Instructions for the task: From the first line to the last, retype everything below exactly, minus the pictures.

(Beginning of Data under study)

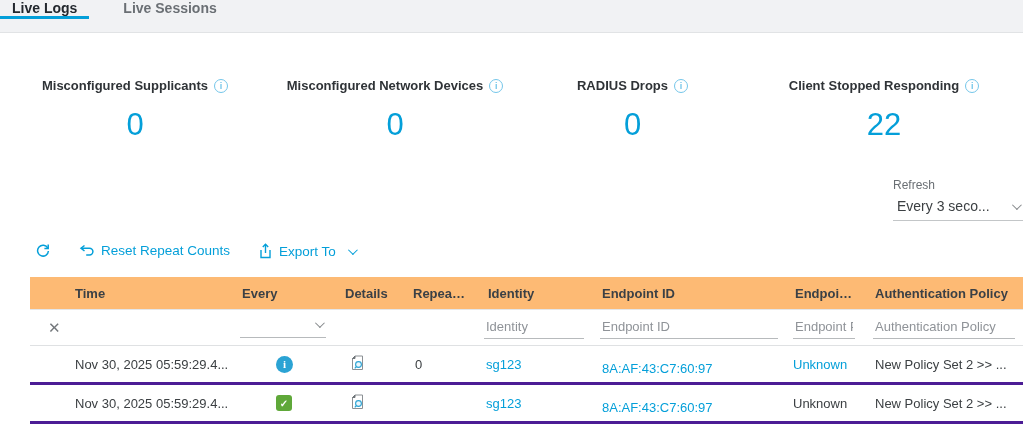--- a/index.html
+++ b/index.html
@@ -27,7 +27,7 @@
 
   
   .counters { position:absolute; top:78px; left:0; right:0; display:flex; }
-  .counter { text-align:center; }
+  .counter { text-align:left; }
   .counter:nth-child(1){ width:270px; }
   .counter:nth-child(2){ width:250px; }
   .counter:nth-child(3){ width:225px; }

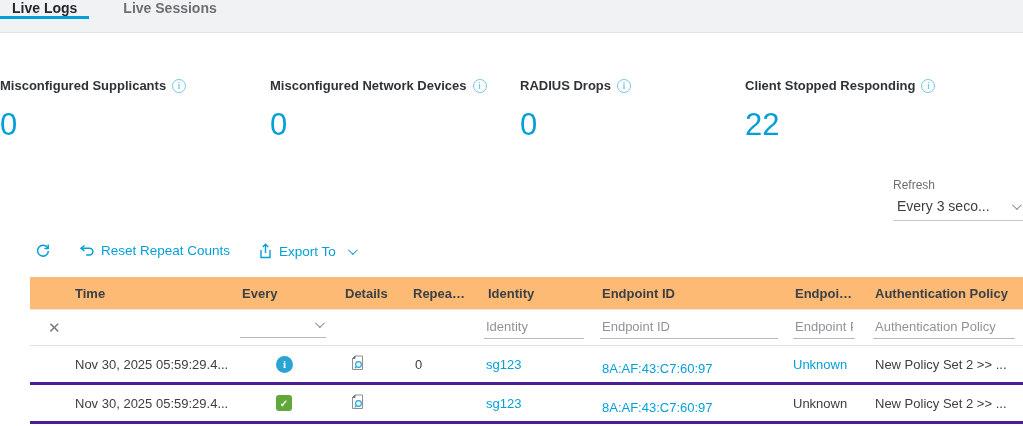--- a/index.html
+++ b/index.html
@@ -49,7 +49,7 @@
   
   .controls { position:absolute; top:178px; right:0; display:flex; gap:10px; }
   .dd { width:130px; }
-  .dd-label { font-size:12px; color:#6a6f74; margin-bottom:4px; }
+  .dd-label { font-size:17px; color:#6a6f74; margin-bottom:4px; }
   .dd-box {
     display:flex; align-items:center; justify-content:space-between;
     border-bottom:1px solid #c3c6c8; padding:2px 4px 6px 4px;

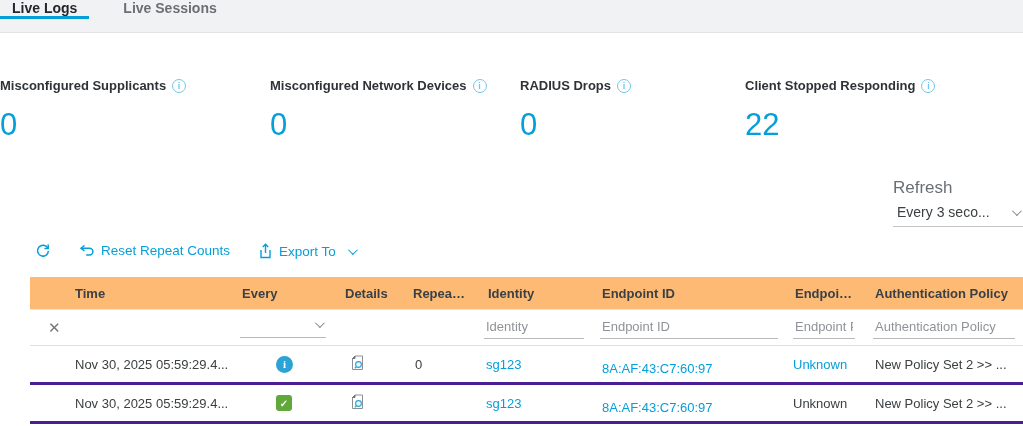--- a/index.html
+++ b/index.html
@@ -64,7 +64,7 @@
   .chev.gray { border-color:#86898c; }
 
   
-  .toolbar { position:absolute; top:243px; left:35px; display:flex; align-items:flex-start; gap:28px; }
+  .toolbar { position:absolute; top:243px; left:35px; display:flex; align-items:flex-end; gap:28px;font-style:italic; }
   .tbtn {
     display:inline-flex; align-items:center; gap:6px;
     color:#049fd9; font-size:13.5px; cursor:pointer; white-space:nowrap;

(End of Data under study)

Reply:
--- a/index.html
+++ b/index.html
@@ -27,7 +27,7 @@
 
   
   .counters { position:absolute; top:78px; left:0; right:0; display:flex; }
-  .counter { text-align:center; }
+  .counter { text-align:left; }
   .counter:nth-child(1){ width:270px; }
   .counter:nth-child(2){ width:250px; }
   .counter:nth-child(3){ width:225px; }

--- a/index.html
+++ b/index.html
@@ -49,7 +49,7 @@
   
   .controls { position:absolute; top:178px; right:0; display:flex; gap:10px; }
   .dd { width:130px; }
-  .dd-label { font-size:12px; color:#6a6f74; margin-bottom:4px; }
+  .dd-label { font-size:17px; color:#6a6f74; margin-bottom:4px; }
   .dd-box {
     display:flex; align-items:center; justify-content:space-between;
     border-bottom:1px solid #c3c6c8; padding:2px 4px 6px 4px;

--- a/index.html
+++ b/index.html
@@ -64,7 +64,7 @@
   .chev.gray { border-color:#86898c; }
 
   
-  .toolbar { position:absolute; top:243px; left:35px; display:flex; align-items:flex-start; gap:28px; }
+  .toolbar { position:absolute; top:243px; left:35px; display:flex; align-items:flex-end; gap:28px;font-style:italic; }
   .tbtn {
     display:inline-flex; align-items:center; gap:6px;
     color:#049fd9; font-size:13.5px; cursor:pointer; white-space:nowrap;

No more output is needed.